Recruiters from the Wagner PMC continue mass recruitment of prisoners in Russian colonies. Verstka journalists together with the Russian Behind Bars foundation report that the recruiters have visited at least 17 colonies in the country’s 10 regions and selected more than a thousand people who agreed to go to war in Ukraine. Olga Romanova, head of Russia Behind Bars, told The Insider, the prisoners are being sent to the front line as vanguard troops - to clear paths through minefields and draw enemy fire.
According to Verstka, a special training facility was established at IK-2 in Rostov-on-Don, where those who agreed to go to the front are trained for 20 hours a day, with four hours set aside for sleep. The first group, trained in the colony, left for the front on July 20.
The recruiters had already been to the Tula region (IK-1, IK-4, IK-5), Yaroslavl region (IK-2, IK-3, IK-12), Leningrad region (IK-3), Ryazan region (IK-3, IK-5), Novgorod region (IK-7), Arkhangelsk and Pskov regions (IK-6), as well as in the Komi Republic (IK-19, IK-25), Karelia (IK-7) and St. Petersburg (IK-6, IK-7). The information was confirmed to the journalists by inmates in those colonies.
There are also reports of recruiters visiting the Nizhny Novgorod, Vladimir, Smolensk, Vologda and Murmansk regions, the Republic of Tyva, Adygea and Mordovia, as well as the Perm krai. However, the journalists have yet to confirm the information.
According to the information the journalists were able to collect from prisoners and their relatives, the largest number of prisoners who agreed to go to war was in the Yaroslavl region (about 680 people). Wagnerites managed to recruit another 400 persons from the colonies in the Ryazan region. Among those who have agreed to go to war are 270 people from correctional facility (IK) No. 5 in the Tula region and about 250 people from a colony in the Arkhangelsk region, 130 people from Komi, at least 72 people from the Pskov region and at least 40 people from correctional facility No. 7 in St. Petersburg.
In the majority of cases (14 out of 17) the recruiters preferred visiting maximum-security colonies. Journalists were also told in two colonies that those who agreed at first and changed their mind later were sent to the punishment cells and have since been under pressure.
The PMC has had help in the recruitment from Federal Penitentiary Service officers, sometimes high-ranking ones. For example, Ivan Prokopenko, head of the Federal Penitentiary Service of the Tula region, was present while the recruiters were interviewing inmates at IK-4 in the Tula region. According to Vazhnye Istorii, FSB officers also participate in such interviews from time to time.
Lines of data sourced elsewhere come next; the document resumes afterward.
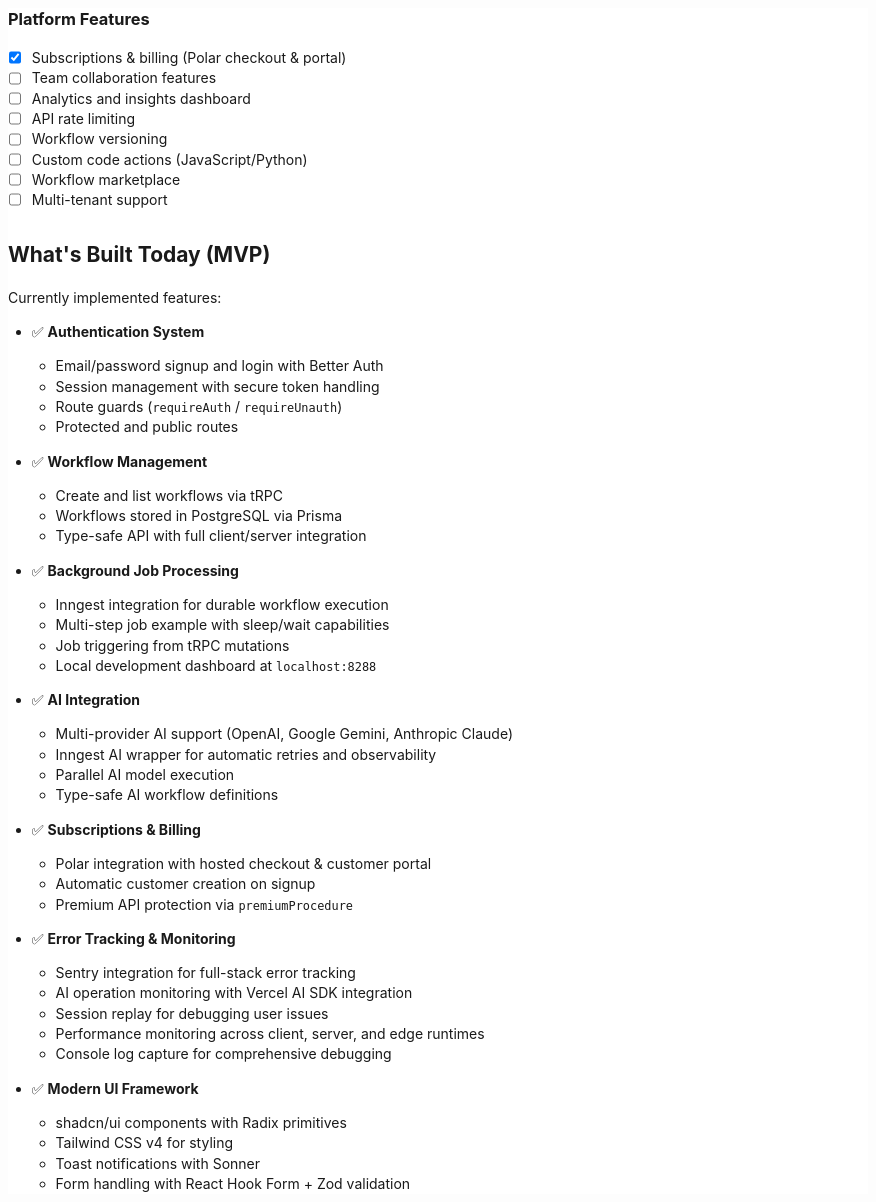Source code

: ### Platform Features
- [x] Subscriptions & billing (Polar checkout & portal)
- [ ] Team collaboration features
- [ ] Analytics and insights dashboard
- [ ] API rate limiting
- [ ] Workflow versioning
- [ ] Custom code actions (JavaScript/Python)
- [ ] Workflow marketplace
- [ ] Multi-tenant support

## What's Built Today (MVP)

Currently implemented features:

- ✅ **Authentication System**
  - Email/password signup and login with Better Auth
  - Session management with secure token handling
  - Route guards (`requireAuth` / `requireUnauth`)
  - Protected and public routes

- ✅ **Workflow Management**
  - Create and list workflows via tRPC
  - Workflows stored in PostgreSQL via Prisma
  - Type-safe API with full client/server integration

- ✅ **Background Job Processing**
  - Inngest integration for durable workflow execution
  - Multi-step job example with sleep/wait capabilities
  - Job triggering from tRPC mutations
  - Local development dashboard at `localhost:8288`

- ✅ **AI Integration**
  - Multi-provider AI support (OpenAI, Google Gemini, Anthropic Claude)
  - Inngest AI wrapper for automatic retries and observability
  - Parallel AI model execution
  - Type-safe AI workflow definitions

- ✅ **Subscriptions & Billing**
  - Polar integration with hosted checkout & customer portal
  - Automatic customer creation on signup
  - Premium API protection via `premiumProcedure`

- ✅ **Error Tracking & Monitoring**
  - Sentry integration for full-stack error tracking
  - AI operation monitoring with Vercel AI SDK integration
  - Session replay for debugging user issues
  - Performance monitoring across client, server, and edge runtimes
  - Console log capture for comprehensive debugging

- ✅ **Modern UI Framework**
  - shadcn/ui components with Radix primitives
  - Tailwind CSS v4 for styling
  - Toast notifications with Sonner
  - Form handling with React Hook Form + Zod validation
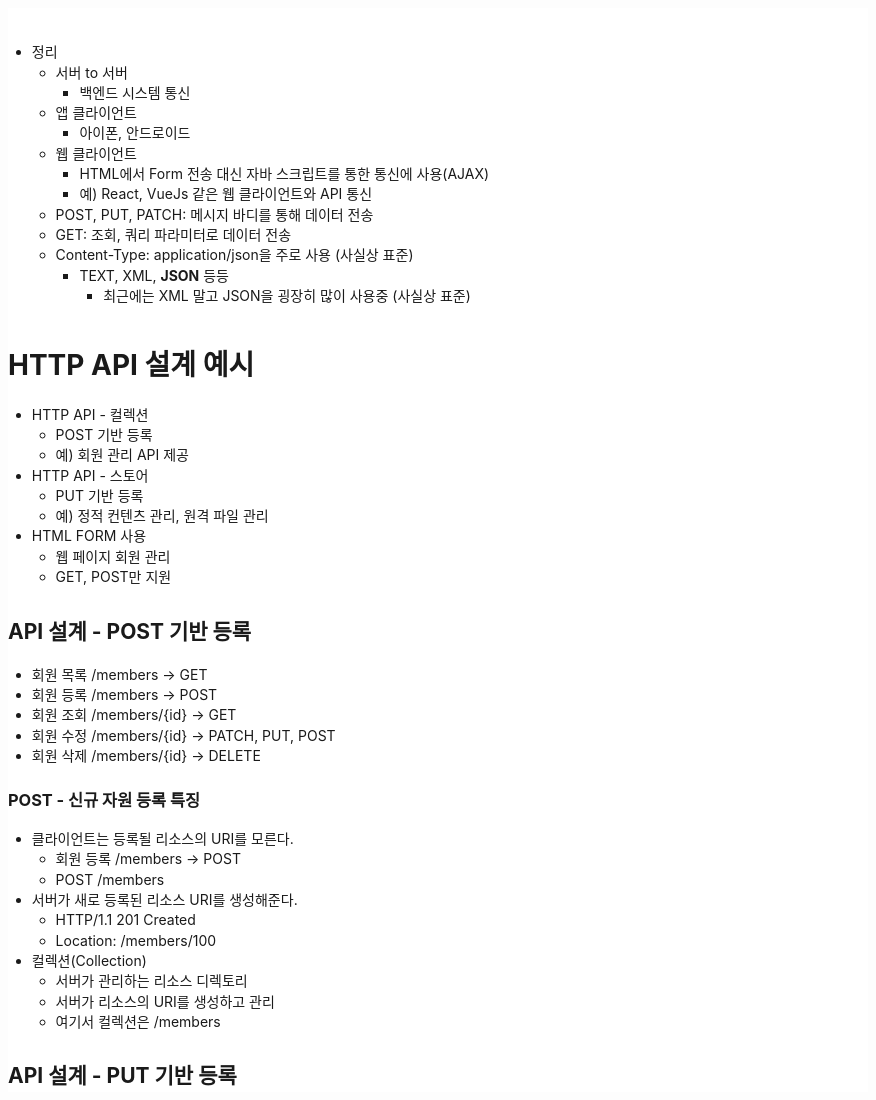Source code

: <br>

- 정리
    - 서버 to 서버
        - 백엔드 시스템 통신
    - 앱 클라이언트
        - 아이폰, 안드로이드
    - 웹 클라이언트
        - HTML에서 Form 전송 대신 자바 스크립트를 통한 통신에 사용(AJAX)
        - 예) React, VueJs 같은 웹 클라이언트와 API 통신
    - POST, PUT, PATCH: 메시지 바디를 통해 데이터 전송
    - GET: 조회, 쿼리 파라미터로 데이터 전송
    - Content-Type: application/json을 주로 사용 (사실상 표준)
        - TEXT, XML, **JSON** 등등
            - 최근에는 XML 말고 JSON을 굉장히 많이 사용중 (사실상 표준)

# HTTP API 설계 예시

- HTTP API - 컬렉션
    - POST 기반 등록
    - 예) 회원 관리 API 제공
- HTTP API - 스토어
    - PUT 기반 등록
    - 예) 정적 컨텐츠 관리, 원격 파일 관리
- HTML FORM 사용
    - 웹 페이지 회원 관리
    - GET, POST만 지원

## API 설계 - POST 기반 등록

- 회원 목록 /members -> GET
- 회원 등록 /members -> POST
- 회원 조회 /members/{id} -> GET
- 회원 수정 /members/{id} -> PATCH, PUT, POST
- 회원 삭제 /members/{id} -> DELETE

### POST - 신규 자원 등록 특징

- 클라이언트는 등록될 리소스의 URI를 모른다.
    - 회원 등록 /members -> POST
    - POST /members
- 서버가 새로 등록된 리소스 URI를 생성해준다.
    - HTTP/1.1 201 Created
    - Location: /members/100
- 컬렉션(Collection)
    - 서버가 관리하는 리소스 디렉토리
    - 서버가 리소스의 URI를 생성하고 관리
    - 여기서 컬렉션은 /members

## API 설계 - PUT 기반 등록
Inmates say Wagner PMC are allowed to freely enter the colonies with weapons at the ready. Prisoners are herded into the courtyard and lined up, whereafter the “Wagnerites” call on them to “defend their homeland,” promising payments of about 200,000 rubles a month, a sick pay of 300,000 rubles if wounded, and 5 million rubles in case of death. If they are able to hold out for six months, they are promised they will be released. After that, about 20% of the inmates in each penal colony agree to go to war, Russia Behind Bars reports. Then the agitation continues via other prisoners, so-called “activists”, who work together with the colony chiefs. Inmates sign contracts with the PMC only after they have passed their training and received their uniforms. However, the details of the contracts are still unknown.
Those who have agreed to go to war undergo polygraph tests and are questioned to find out their attitude towards the Russian authorities and whether they can escape to Ukraine.
Mediazona also reported that Yevgeny Prigozhin, co-founder of the Wagner PMC, personally visited some of the colonies to recruit inmates, according to reports from two unrelated inmates from different colonies.
Prigozhin told the inmates he represented the Wagner PMC and offered them to join it to participate in the war against Ukraine. During his visit to IK-2 Prigozhin was accompanied by seven men in civilian clothes. Three of them, armed with pistols, appeared on the parade ground in front of fifteen hundred inmates lined up in the courtyard.